Я просто поцеловал ее. Долго, очень долго, затем медленно оторвался, а ее руки гладили меня, будто она была слепой.

– Миша, пожалуйста… Пожалуйста… – и снова мы целовались, скидывая с постели снятую второпях одежду. И снова гладили друг друга нежно и медленно, и ее грудь прижималась ко мне, и ее длинные волосы умопомрачительно пахли молодостью, и мы сплетались и расплетались, и раскачивались и вскрикивали, пока все внутри не сжалось и все тело не полыхнуло жаром.

И мое сердце остановилось, мое сердце замерло…

Лето 1902

Надо мной в утреннем полумраке плавал беленый потолок с балками, и даже на какое-то мгновение показалось, что я в том шале в Кицбюэле, куда меня как-то раз вытащили кататься на горных лыжах.

Но слева повернулась во сне и закинула на меня ногу Наталья, и все мысли о XXI веке из головы вышибло…

Оторваться друг от друга мы смогли только после того, как к нам постучалась фрау Эмма и насмешливым голосом через дверь сообщила, что оставит завтрак на двоих на столике. И надо было вставать и ехать в Гамбург, черт бы его побрал. Будь я в своем времени – дозвонился бы, послал эсэмэски, стукнул в вацап, телегу и вайбер, наконец, отписал бы «по мылу», что никак не могу и встречу надо переносить. Но здесь это было невозможно – крутилась тяжеловесная машина больших дел, медленной связи, взаимных обязательств, в которой жившие по чужим документам люди с риском собирались в одном месте в одно время, как небесные тела на парад планет раз в сотню лет, и отменить встречу означало внести в слаженную работу десятков людей тяжелый сбой.

И еще я подумал, что было бы мне лет двадцать – послал бы я всю революцию и остался здесь, но мне не было двадцать и мне надо было ехать.

А ведь через десять лет я буду совсем старичком.
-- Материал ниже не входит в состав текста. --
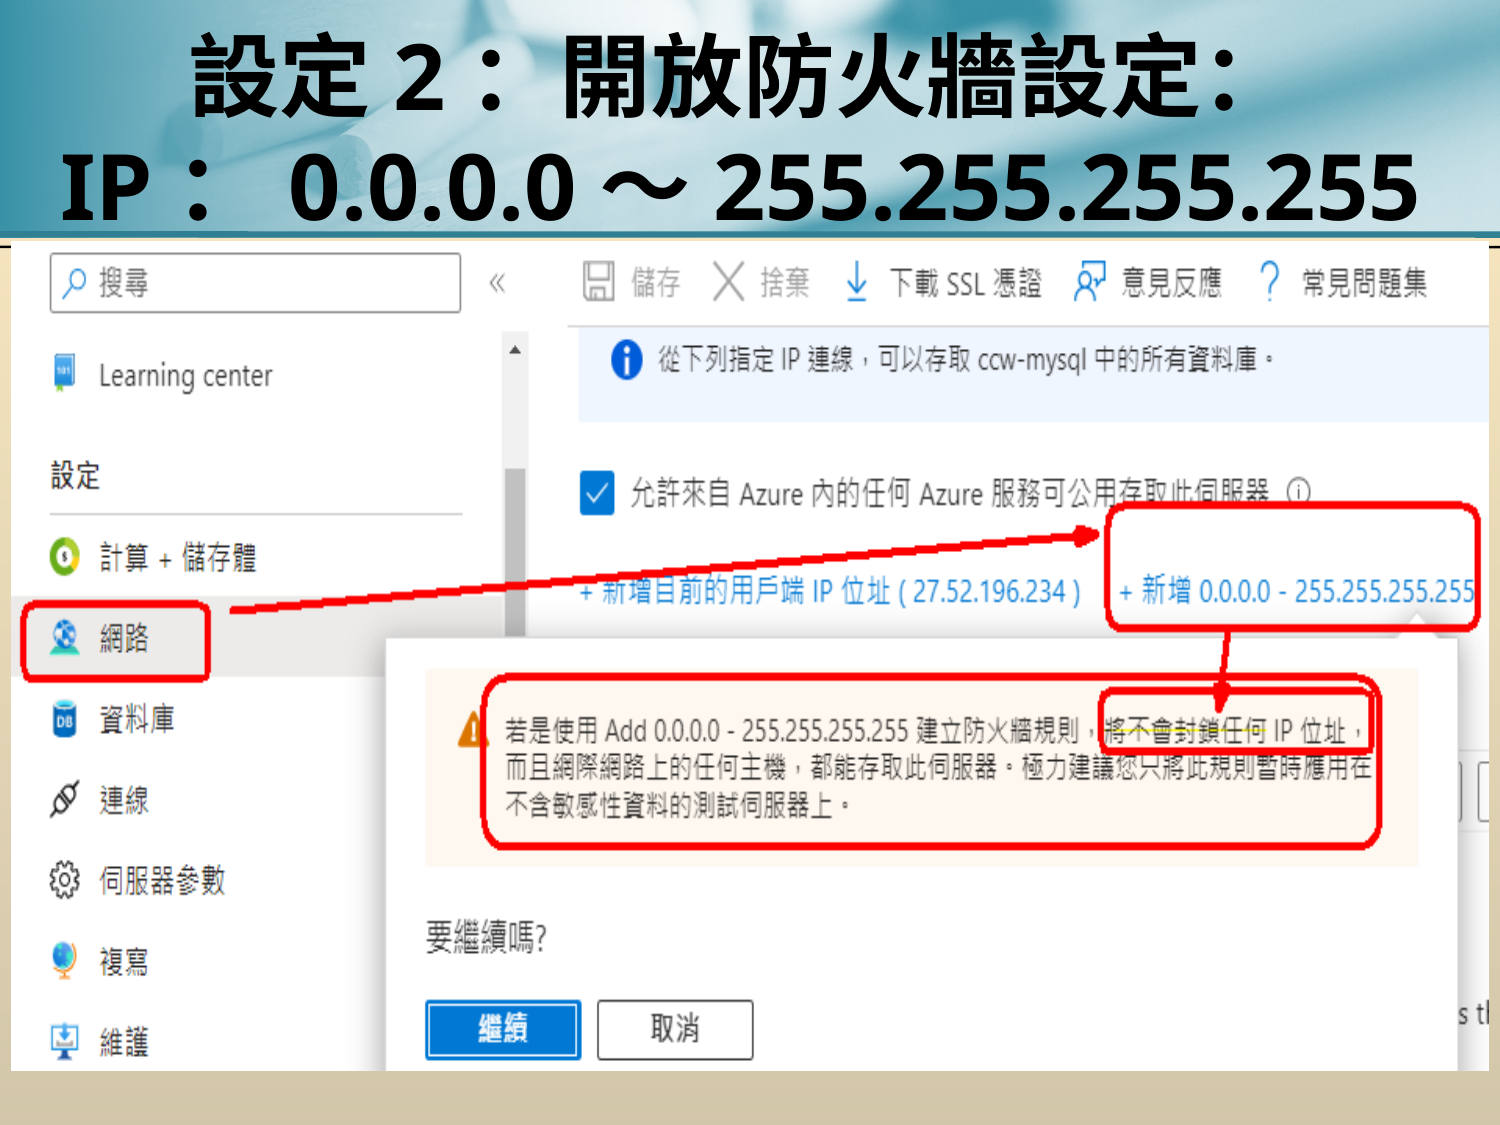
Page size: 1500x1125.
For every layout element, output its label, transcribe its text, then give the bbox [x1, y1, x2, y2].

picture [11, 241, 1489, 1071]
title 設定2：開放防火牆設定： IP：0.0.0.0～255.255.255.255 [0, 24, 1483, 233]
Мы умывались, поливая друг друга из кувшина, счастливо смеясь и брызгаясь, а когда я наконец разогнулся от раковины мойдодыристого умывальника, Наташа провела пальчиком по моей груди, и меня тряхнуло как током.

Вот оно, твое счастье – ты можешь легко купить его ценой миллионов неспасенных жизней, и никто об этой цене не узнает.

Никто, кроме тебя.

И как тогда жить с этим счастьем и этим знанием?

Значит, собираюсь и еду.

Кофе стоял на едва тлеющей спиртовочке, и мне опять стукнул в голову «Сплин»:

И ровно тысячу лет мы просыпаемся вместе,Даже если уснули в разных местах.Мы идем ставить кофе под Элвиса Пресли…

Да, с Пресли тут недоработочка. Нет ни радиотрансляций, ни пластинок, а даже будь они – хрен бы кто смог оценить рок-н-ролл. Не поймут-с. Как и с некоторыми социальными идеями – не готов народ. И можно закатывать глаза: «Ах, в цивилизованных странах! Ах, надо нам такое же!»

А в цивилизованных странах всеобщее среднее образование и выборы уже лет пятьдесят. Куцые, конечно, но хоть какие, вот люди и попривыкли. А у нас пока такой социальной привычки нет.

А раз нет – надо ее нарабатывать. Даешь общественные практики, кооперативы, советы уполномоченных и профсоюзы.

И вообще, инженер Скамов, ты нормальный? Перед тобой сидит лучшая в мире женщина, смотрит на тебя влюбленными глазами с темными кругами под ними (не отпирайся, мерзавец, твоя работа), а ты о чем думаешь?